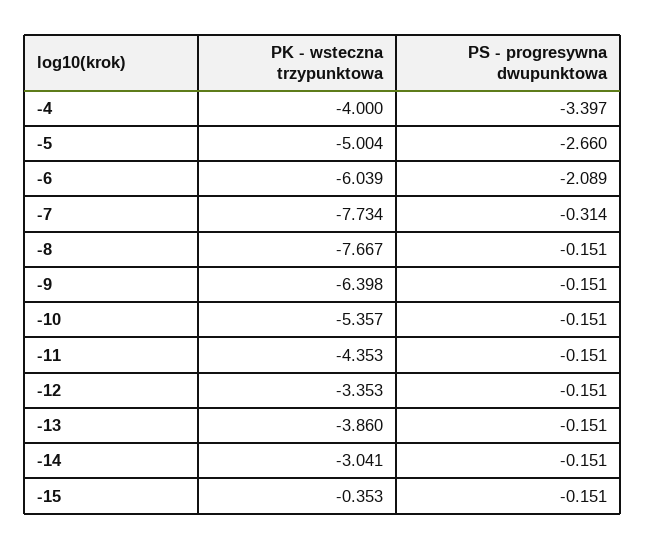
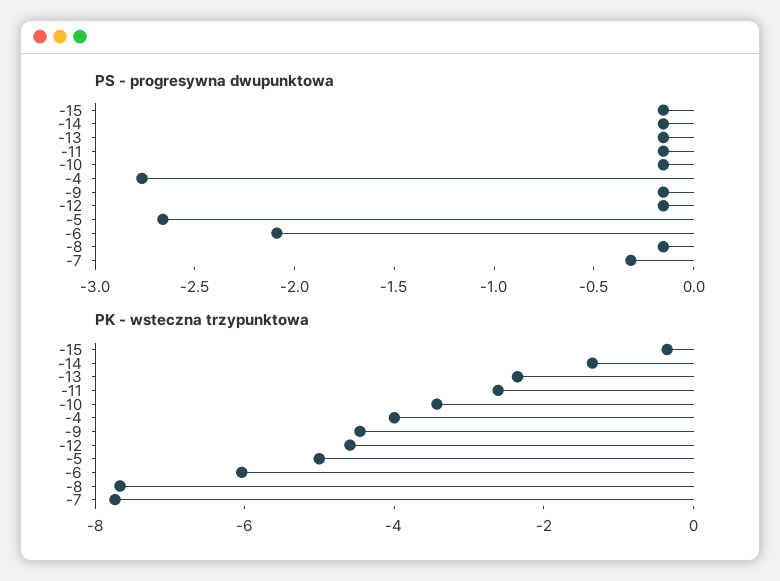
  {
    "PK - wsteczna trzypunktowa": {
      "-4": -4,
      "-5": -5.004,
      "-6": -6.039,
      "-7": -7.734,
      "-8": -7.667,
-     "-9": -6.398,
+     "-9": -4.5,
-     "-10": -5.357,
+     "-10": -3.5,
-     "-11": -4.353,
+     "-11": -2.5,
-     "-12": -3.353,
+     "-12": -4.5,
-     "-13": -3.86,
+     "-13": -2.5,
-     "-14": -3.041,
+     "-14": -1.5,
      "-15": -0.353
    },
    "PS - progresywna dwupunktowa": {
-     "-4": -3.397,
+     "-4": -2.8,
      "-5": -2.66,
      "-6": -2.089,
      "-7": -0.314,
      "-8": -0.151,
      "-9": -0.151,
      "-10": -0.151,
      "-11": -0.151,
      "-12": -0.151,
      "-13": -0.151,
      "-14": -0.151,
      "-15": -0.151
    }
  }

◇ ◇ ◇ ◇ ◇

TASK BRIEF: Reproduce every line of the material precisely, omitting its pictures.

EXPECTED OUTPUT:
  {
    "PK - wsteczna trzypunktowa": {
      "-4": -4,
      "-5": -5.004,
      "-6": -6.039,
      "-7": -7.734,
      "-8": -7.667,
-     "-9": -6.398,
+     "-9": -4.5,
-     "-10": -5.357,
+     "-10": -3.5,
-     "-11": -4.353,
+     "-11": -2.5,
-     "-12": -3.353,
+     "-12": -4.5,
-     "-13": -3.86,
+     "-13": -2.5,
-     "-14": -3.041,
+     "-14": -1.5,
      "-15": -0.353
    },
    "PS - progresywna dwupunktowa": {
-     "-4": -3.397,
+     "-4": -2.8,
      "-5": -2.66,
      "-6": -2.089,
      "-7": -0.314,
      "-8": -0.151,
      "-9": -0.151,
      "-10": -0.151,
      "-11": -0.151,
      "-12": -0.151,
      "-13": -0.151,
      "-14": -0.151,
      "-15": -0.151
    }
  }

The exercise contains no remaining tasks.